Aujourd’hui, c’est ce traumatique intrapsychique, sollicité par les nombreux événements et sollicitations du monde externe, privé de l’atténuation que lui procure les complexes infantiles, qui est devenu l’objet de résistance principal. La résistance s’est dès lors installée comme une résistance contre les résistances. Sa drasticité a dû gagner en puissance, la force de frappe mise immédiatement à l’ordre du jour. Résister contre les banales résistances réclame un continuel renfort, d’abord individuel et caractériel, mais aussi groupal par le biais d’un accordage sur quelque théorie devenue une idéologie. A cet appel au collectif, voire à la « masse », s’ajoute de plus en plus fréquemment la revendication d’une légitimation par le biais du Droit et de ses institutions. Nous vivons à l’époque des lobbies et du lobbying, ce type de défense des « intérêts » d’un groupe passant par l’exigence de reconnaissance légale et du soutien du législateur. Le lobbying cherche à infléchir une norme, à en créer une nouvelle ou à supprimer des dispositions existantes. Il procède à des interventions destinées à influencer directement ou indirectement l’élaboration, l’application ou l’interprétation de mesures législatives, donc les interventions et décisions des pouvoirs publics. Quoi de plus légitime que de vouloir faire évoluer le monde ! Mais une méthode ne peut se justifier par elle-même, il faut en examiner la visée. L’appel au législateur peut être faite afin de renforcer les résistances. Il s’agit alors de s’assurer de son soutien pour aboutir à l’éradication de cette part de la réalité mentale alimentant nos éprouvés les plus désagréables.

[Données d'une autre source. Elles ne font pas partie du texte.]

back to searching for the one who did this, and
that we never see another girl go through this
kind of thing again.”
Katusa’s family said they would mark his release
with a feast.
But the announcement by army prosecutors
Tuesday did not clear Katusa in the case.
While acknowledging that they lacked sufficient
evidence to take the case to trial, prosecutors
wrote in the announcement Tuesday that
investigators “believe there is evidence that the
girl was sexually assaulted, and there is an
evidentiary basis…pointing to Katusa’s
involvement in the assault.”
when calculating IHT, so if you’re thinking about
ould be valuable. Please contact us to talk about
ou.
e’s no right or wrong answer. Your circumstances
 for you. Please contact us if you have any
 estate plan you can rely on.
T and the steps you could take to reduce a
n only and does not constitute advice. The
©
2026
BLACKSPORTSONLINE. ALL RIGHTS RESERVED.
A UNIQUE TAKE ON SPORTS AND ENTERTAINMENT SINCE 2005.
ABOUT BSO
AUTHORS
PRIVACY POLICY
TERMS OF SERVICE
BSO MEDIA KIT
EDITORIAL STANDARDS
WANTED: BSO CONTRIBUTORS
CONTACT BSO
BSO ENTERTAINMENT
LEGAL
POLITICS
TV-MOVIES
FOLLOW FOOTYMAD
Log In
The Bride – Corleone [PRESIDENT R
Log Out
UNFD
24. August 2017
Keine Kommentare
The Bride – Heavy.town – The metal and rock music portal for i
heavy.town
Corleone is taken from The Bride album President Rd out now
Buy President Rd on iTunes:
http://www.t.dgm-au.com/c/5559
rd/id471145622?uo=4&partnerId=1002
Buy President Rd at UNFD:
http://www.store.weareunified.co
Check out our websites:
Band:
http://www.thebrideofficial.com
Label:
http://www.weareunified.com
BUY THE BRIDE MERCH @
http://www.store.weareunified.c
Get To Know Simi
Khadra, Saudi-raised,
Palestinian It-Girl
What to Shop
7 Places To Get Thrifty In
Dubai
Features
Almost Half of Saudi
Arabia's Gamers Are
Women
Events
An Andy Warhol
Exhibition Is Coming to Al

Cette prise directe avec la dimension traumatique interne non atténuée, voire non embellie par quelque facteur fantasmatique, explique les exacerbations et radicalisations des systèmes de pensée, la formation de groupes de convictions, ainsi que l’élection d’une réalité désignée comme une menace pour le système lui-même. De telles dynamiques ont un besoin continuel de renforts et d’extension.

Espérons que nous pourrons faire mieux que résister et nous défendre, et que nous continuerons à reconnaître en nos rêves et nos rêveries, en notre capacité à nous laisser toucher par la diversité des mondes, une de nos valeurs des plus essentielles, celle de nous émerveiller et nous étonner.